RIP Robert Fogel, Nobel Prize winner and revered professor at my grad school alma mater University of Chicago. In his most recent book published last year, Explaining Long-Term Trends in Health and Longevity, Fogel writes that the “abstention from caloric gluttony” increased the Japanese life expectancy by 13 years, whereas the “more gluttonous Americans” increased their life expectancy by only 7 years.
Study finds that consolidating your bank accounts leads to move savings.
There is building evidence that extreme sports (i.e., endurance running) are bad for you. An article in the WSJ states, “…recent studies suggest the significant mortality benefits of running may diminish or disappear at mileage exceeding 30 miles a week…yet sports-medicine specialists are sharply divided over whether any warning sign is warranted. For every American who exercises to extreme after all, there are thousands who don’t exercise at all.”

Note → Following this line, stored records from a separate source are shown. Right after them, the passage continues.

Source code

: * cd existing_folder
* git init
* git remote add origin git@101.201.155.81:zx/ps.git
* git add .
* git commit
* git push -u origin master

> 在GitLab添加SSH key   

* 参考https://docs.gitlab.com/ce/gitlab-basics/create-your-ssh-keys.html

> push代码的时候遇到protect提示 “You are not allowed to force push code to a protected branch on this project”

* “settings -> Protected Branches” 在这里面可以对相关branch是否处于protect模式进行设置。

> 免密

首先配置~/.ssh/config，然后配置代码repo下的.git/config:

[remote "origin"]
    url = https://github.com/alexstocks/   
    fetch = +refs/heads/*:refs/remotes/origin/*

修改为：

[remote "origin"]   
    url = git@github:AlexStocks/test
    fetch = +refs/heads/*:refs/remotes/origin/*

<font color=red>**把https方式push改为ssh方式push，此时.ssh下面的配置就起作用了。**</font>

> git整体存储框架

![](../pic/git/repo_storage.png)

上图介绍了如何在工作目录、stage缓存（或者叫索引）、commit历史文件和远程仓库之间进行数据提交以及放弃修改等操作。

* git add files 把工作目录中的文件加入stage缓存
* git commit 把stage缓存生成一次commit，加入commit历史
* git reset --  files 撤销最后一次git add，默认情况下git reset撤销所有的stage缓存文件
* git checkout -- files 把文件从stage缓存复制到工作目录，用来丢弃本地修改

Interesting fact: Patty Hearst was a student at UC Berkeley when she was kidnapped by the Symbionese Liberation Army in 1974.
According to a Kiplinger survey, SF is one of the most expensive U.S. cities. Ummm, no duh. Memphis is one of the least expensive. Never been. Should we all retire in Memphis?










With all the ballyhoo going on with the Occupy movement, I honed in on an article in the University of Chicago magazine about the significant improvement in the lifestyle of the middle class and how that trend has been improving since the 1980s and that it continues its upward trajectory. You wouldn’t know it from all the negative press we’ve been reading.